Another configuration example aims to optimize radio usage on a system-wide level. If Multipath TCP traffic is sharing radio spectrum with other non-Multipath TCP traffic – from LTE-only mobile phones, for example – it might be preferable to avoid excessive use of the LTE link from Multipath TCP traffic. This can be achieved by configuring the TCP RNA for the LTE link to behave like background delivery. The result is that Multipath TCP traffic will back off when TCP RNA detects that the cell is congested, in favor of LTE-only traffic.
At times, it might be desirable to configure Multipath TCP for maximum throughput – when combining LTE with Wi-Fi access for fast file download, for example. In such a scenario, the solution can be configured to use round-trip-time-based (RTT-based) traffic steering. Such traffic steering is achieved by sending data over the subflow with the lowest RTT. If that link reaches its capacity limit and there is more data to send, the rest of the data is sent over the other subflow. If one subflow can handle all the data, only the link with the lowest RTT will be used.
Conclusions
Access aggregation is a viable option for service providers to boost bandwidth across the last mile in areas where it is too costly to increase the capacity of legacy access. Typical access aggregation scenarios are the combination of DSL with LTE or the combination of LTE with Wi-Fi. Multipath TCP, as specified by the IETF, is ideal for access aggregation in the last mile, as it is able to boost bandwidth significantly, while simultaneously increasing reliability and ensuring seamless connectivity.
Multipath TCP comes as a set of extensions to standard TCP. It leverages all of the benefits of TCP such as fairness, flow control and reliability, as well as allowing the use of multiple paths through a network simultaneously. Multipath TCP proxies allow service providers to use Multipath TCP for access aggregation without the need for end devices and internet servers to be aware of it.

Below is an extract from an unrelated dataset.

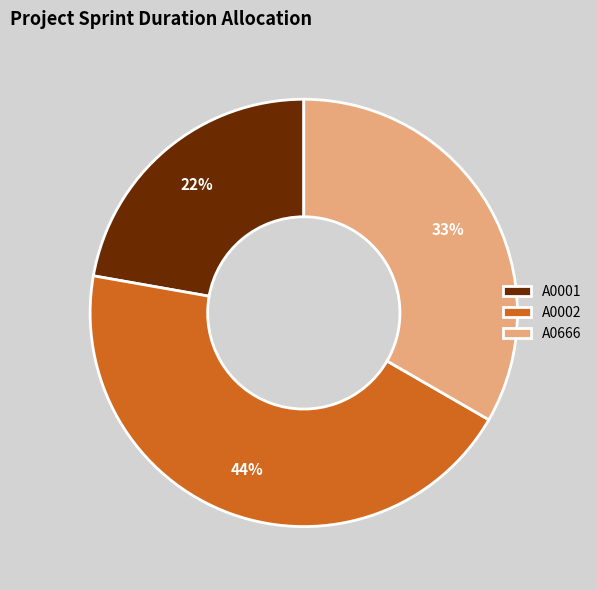

Does any single category account for the majority?

No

Ericsson has created a Multipath TCP proxy that is tailored to the specific needs of service providers. It is carrier-grade, optimized for high traffic throughput and allows service providers to implement traffic-steering policies for the use of available access networks in the most cost-effective and efficient way.
Terms and abbreviations
ACK – ACKnowledgment
CCA – Congestion Control Algorithm
CPE – Customer Premises Equipment
CPU – Central Processing Unit
DPDK - Data Plane Development Kit
DSL - Digital Subscriber Line
DSLAM - DSL Access Multiplexer
IETF - Internet Engineering Task Force
MFDN - Media First Delivery Node
RNA - Radio Network Aware
RTT - Round-Trip Time
TCP RNA - TCP Radio Network Aware
VDSL - Very high-speed DSL
References
3GPP TS 23.402, Architecture enhancements for non-3GPP accesses
IETF RFC 6824, TCP Extensions for Multipath Operation with Multiple Addresses
IETF RFC 793, Transmission Control Protocol
Linux Kernel Multipath TCP Project
IETF RFC 6356, Coupled Congestion Control for Multipath Transport Protocols
Broadband Forum, Hybrid Access Broadband Network Architecture (TR-348)
Jonathan Corbet, Alessandro Rubini, Greg Kroah-Hartman, Linux Device Drivers, 3rd Edition. Nutshell Handbooks, 2005.